[Start of section]

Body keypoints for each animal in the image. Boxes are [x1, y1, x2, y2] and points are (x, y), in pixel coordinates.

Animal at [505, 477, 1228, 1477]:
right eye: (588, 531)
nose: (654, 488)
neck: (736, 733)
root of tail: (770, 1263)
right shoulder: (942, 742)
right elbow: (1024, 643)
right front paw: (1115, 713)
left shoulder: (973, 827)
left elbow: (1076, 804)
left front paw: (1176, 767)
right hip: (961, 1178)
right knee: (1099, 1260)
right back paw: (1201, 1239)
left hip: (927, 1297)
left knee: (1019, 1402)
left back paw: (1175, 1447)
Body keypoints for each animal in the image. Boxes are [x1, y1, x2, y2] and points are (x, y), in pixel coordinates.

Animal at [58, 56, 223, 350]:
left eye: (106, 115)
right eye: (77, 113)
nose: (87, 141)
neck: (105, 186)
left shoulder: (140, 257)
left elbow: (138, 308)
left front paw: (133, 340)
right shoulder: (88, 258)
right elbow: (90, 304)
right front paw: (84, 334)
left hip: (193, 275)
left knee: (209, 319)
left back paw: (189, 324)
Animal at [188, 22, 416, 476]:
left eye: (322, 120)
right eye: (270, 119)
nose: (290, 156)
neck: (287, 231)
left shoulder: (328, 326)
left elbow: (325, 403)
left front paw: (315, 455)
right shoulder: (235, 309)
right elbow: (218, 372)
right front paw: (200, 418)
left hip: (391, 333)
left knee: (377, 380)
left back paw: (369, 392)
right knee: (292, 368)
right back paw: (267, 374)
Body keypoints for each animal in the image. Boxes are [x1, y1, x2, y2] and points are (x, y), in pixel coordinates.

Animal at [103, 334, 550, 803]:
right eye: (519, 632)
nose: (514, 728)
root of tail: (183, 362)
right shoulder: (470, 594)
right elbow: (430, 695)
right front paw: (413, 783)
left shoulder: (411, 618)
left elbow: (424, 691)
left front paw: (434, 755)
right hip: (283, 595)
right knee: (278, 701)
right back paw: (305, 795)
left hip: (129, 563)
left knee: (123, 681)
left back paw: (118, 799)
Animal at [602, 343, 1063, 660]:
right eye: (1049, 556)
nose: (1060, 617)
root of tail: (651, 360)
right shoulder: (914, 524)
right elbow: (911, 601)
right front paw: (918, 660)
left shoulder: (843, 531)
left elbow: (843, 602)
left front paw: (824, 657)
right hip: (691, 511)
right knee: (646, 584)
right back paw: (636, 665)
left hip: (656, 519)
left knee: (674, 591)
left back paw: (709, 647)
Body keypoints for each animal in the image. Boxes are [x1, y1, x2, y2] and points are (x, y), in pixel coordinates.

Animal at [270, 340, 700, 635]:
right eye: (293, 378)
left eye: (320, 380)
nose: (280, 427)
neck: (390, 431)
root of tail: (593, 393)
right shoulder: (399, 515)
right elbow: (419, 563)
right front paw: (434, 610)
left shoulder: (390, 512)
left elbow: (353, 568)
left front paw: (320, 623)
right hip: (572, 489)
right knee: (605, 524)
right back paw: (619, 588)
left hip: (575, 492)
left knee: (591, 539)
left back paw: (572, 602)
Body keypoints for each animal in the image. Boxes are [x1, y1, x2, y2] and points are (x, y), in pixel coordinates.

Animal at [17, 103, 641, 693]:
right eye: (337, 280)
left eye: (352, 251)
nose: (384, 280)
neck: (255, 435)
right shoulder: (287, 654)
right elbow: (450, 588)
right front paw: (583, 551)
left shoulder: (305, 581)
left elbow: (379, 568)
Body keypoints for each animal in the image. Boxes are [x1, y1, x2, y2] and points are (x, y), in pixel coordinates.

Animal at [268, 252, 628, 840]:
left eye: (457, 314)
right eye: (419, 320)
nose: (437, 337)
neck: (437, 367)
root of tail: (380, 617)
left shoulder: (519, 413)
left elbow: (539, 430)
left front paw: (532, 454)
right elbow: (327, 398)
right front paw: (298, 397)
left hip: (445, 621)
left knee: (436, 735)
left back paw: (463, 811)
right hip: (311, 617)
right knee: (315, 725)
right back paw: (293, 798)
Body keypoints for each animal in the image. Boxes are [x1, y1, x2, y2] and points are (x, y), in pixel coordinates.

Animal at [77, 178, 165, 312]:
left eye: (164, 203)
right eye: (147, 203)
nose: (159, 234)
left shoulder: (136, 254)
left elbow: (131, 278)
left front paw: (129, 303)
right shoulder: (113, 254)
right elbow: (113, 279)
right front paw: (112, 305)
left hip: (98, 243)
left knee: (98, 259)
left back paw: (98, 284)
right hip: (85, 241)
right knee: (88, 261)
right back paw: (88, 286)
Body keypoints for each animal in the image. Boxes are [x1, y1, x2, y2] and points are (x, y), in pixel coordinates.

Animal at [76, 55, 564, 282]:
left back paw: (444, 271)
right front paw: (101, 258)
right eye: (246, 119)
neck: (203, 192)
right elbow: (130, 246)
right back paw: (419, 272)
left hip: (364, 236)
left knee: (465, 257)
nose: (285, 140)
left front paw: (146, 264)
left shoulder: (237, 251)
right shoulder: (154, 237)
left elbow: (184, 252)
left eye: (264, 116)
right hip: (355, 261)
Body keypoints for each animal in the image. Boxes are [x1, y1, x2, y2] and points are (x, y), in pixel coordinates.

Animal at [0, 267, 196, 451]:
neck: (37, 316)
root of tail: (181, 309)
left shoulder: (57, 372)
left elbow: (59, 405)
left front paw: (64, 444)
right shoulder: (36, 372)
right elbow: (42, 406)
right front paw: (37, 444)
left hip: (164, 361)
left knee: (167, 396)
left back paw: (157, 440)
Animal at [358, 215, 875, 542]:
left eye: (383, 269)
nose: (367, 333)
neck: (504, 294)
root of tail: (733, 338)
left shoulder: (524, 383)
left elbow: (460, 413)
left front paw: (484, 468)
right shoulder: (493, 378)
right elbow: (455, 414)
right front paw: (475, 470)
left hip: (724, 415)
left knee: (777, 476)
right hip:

[End of section]

Work to complete >> Word for word, set down all of the records above.

Result for this task >>
Body keypoints for each animal in the image. Boxes are [x1, y1, x2, y2] and points are (x, y), in pixel coordinates.

Animal at [505, 477, 1228, 1477]:
right eye: (588, 531)
nose: (654, 488)
neck: (736, 733)
root of tail: (770, 1263)
right shoulder: (942, 742)
right elbow: (1024, 643)
right front paw: (1115, 713)
left shoulder: (973, 827)
left elbow: (1076, 804)
left front paw: (1176, 767)
right hip: (961, 1178)
right knee: (1099, 1260)
right back paw: (1201, 1239)
left hip: (927, 1297)
left knee: (1019, 1402)
left back paw: (1175, 1447)
Body keypoints for each animal in the image. Boxes are [x1, y1, x2, y2] and points are (x, y), in pixel coordinates.

Animal at [58, 56, 223, 350]:
left eye: (106, 115)
right eye: (77, 113)
nose: (87, 141)
neck: (105, 186)
left shoulder: (140, 257)
left elbow: (138, 308)
left front paw: (133, 340)
right shoulder: (88, 258)
right elbow: (90, 304)
right front paw: (84, 334)
left hip: (193, 275)
left knee: (209, 319)
left back paw: (189, 324)
Animal at [188, 22, 416, 476]:
left eye: (322, 120)
right eye: (270, 119)
nose: (290, 156)
neck: (287, 231)
left shoulder: (328, 326)
left elbow: (325, 403)
left front paw: (315, 455)
right shoulder: (235, 309)
right elbow: (218, 372)
right front paw: (200, 418)
left hip: (391, 333)
left knee: (377, 380)
left back paw: (369, 392)
right knee: (292, 368)
right back paw: (267, 374)
Body keypoints for each animal in the image. Boxes are [x1, y1, x2, y2] and points are (x, y), in pixel coordinates.

Animal at [103, 334, 550, 803]:
right eye: (519, 632)
nose: (514, 728)
root of tail: (183, 362)
right shoulder: (470, 594)
right elbow: (430, 695)
right front paw: (413, 783)
left shoulder: (411, 618)
left elbow: (424, 691)
left front paw: (434, 755)
right hip: (283, 595)
right knee: (278, 701)
right back paw: (305, 795)
left hip: (129, 563)
left knee: (123, 681)
left back paw: (118, 799)
Animal at [602, 343, 1063, 660]:
right eye: (1049, 556)
nose: (1060, 617)
root of tail: (651, 360)
right shoulder: (914, 524)
right elbow: (911, 601)
right front paw: (918, 660)
left shoulder: (843, 531)
left elbow: (843, 602)
left front paw: (824, 657)
right hip: (691, 511)
right knee: (646, 584)
right back paw: (636, 665)
left hip: (656, 519)
left knee: (674, 591)
left back paw: (709, 647)
Body keypoints for each animal in the image. Boxes are [x1, y1, x2, y2] and points are (x, y), in pixel coordinates.

Animal at [270, 340, 700, 635]:
right eye: (293, 378)
left eye: (320, 380)
nose: (280, 427)
neck: (390, 431)
root of tail: (593, 393)
right shoulder: (399, 515)
right elbow: (419, 563)
right front paw: (434, 610)
left shoulder: (390, 512)
left elbow: (353, 568)
left front paw: (320, 623)
right hip: (572, 489)
right knee: (605, 524)
right back paw: (619, 588)
left hip: (575, 492)
left knee: (591, 539)
left back paw: (572, 602)
Body keypoints for each animal in the image. Boxes are [x1, y1, x2, y2] and points are (x, y), in pixel coordinates.

Animal at [17, 103, 641, 693]:
right eye: (337, 280)
left eye: (352, 251)
nose: (384, 280)
neck: (255, 435)
right shoulder: (287, 654)
right elbow: (450, 588)
right front paw: (583, 551)
left shoulder: (305, 581)
left elbow: (379, 568)
Body keypoints for each animal in the image. Boxes are [x1, y1, x2, y2] and points are (x, y), in pixel coordinates.

Animal at [268, 252, 628, 840]:
left eye: (457, 314)
right eye: (419, 320)
nose: (437, 337)
neck: (437, 367)
root of tail: (380, 617)
left shoulder: (519, 413)
left elbow: (539, 430)
left front paw: (532, 454)
right elbow: (327, 398)
right front paw: (298, 397)
left hip: (445, 621)
left knee: (436, 735)
left back paw: (463, 811)
right hip: (311, 617)
right knee: (315, 725)
right back paw: (293, 798)
Body keypoints for each animal in the image. Boxes are [x1, y1, x2, y2] and points are (x, y), in pixel coordinates.

Animal at [77, 178, 165, 312]:
left eye: (164, 203)
right eye: (147, 203)
nose: (159, 234)
left shoulder: (136, 254)
left elbow: (131, 278)
left front paw: (129, 303)
right shoulder: (113, 254)
right elbow: (113, 279)
right front paw: (112, 305)
left hip: (98, 243)
left knee: (98, 259)
left back paw: (98, 284)
right hip: (85, 241)
right knee: (88, 261)
right back paw: (88, 286)
Body keypoints for each animal in the image. Boxes are [x1, y1, x2, y2] and points are (x, y), in pixel coordinates.

Animal at [76, 55, 564, 282]:
left back paw: (444, 271)
right front paw: (101, 258)
right eye: (246, 119)
neck: (203, 192)
right elbow: (130, 246)
right back paw: (419, 272)
left hip: (364, 236)
left knee: (465, 257)
nose: (285, 140)
left front paw: (146, 264)
left shoulder: (237, 251)
right shoulder: (154, 237)
left elbow: (184, 252)
left eye: (264, 116)
right hip: (355, 261)
Body keypoints for each animal in the image. Boxes are [x1, y1, x2, y2] and points are (x, y), in pixel coordinates.

Animal at [0, 267, 196, 451]:
neck: (37, 316)
root of tail: (181, 309)
left shoulder: (57, 372)
left elbow: (59, 405)
left front paw: (64, 444)
right shoulder: (36, 372)
right elbow: (42, 406)
right front paw: (37, 444)
left hip: (164, 361)
left knee: (167, 396)
left back paw: (157, 440)
Animal at [358, 215, 875, 542]:
left eye: (383, 269)
nose: (367, 333)
neck: (504, 294)
root of tail: (733, 338)
left shoulder: (524, 383)
left elbow: (460, 413)
left front paw: (484, 468)
right shoulder: (493, 378)
right elbow: (455, 414)
right front paw: (475, 470)
left hip: (724, 415)
left knee: (777, 476)
right hip:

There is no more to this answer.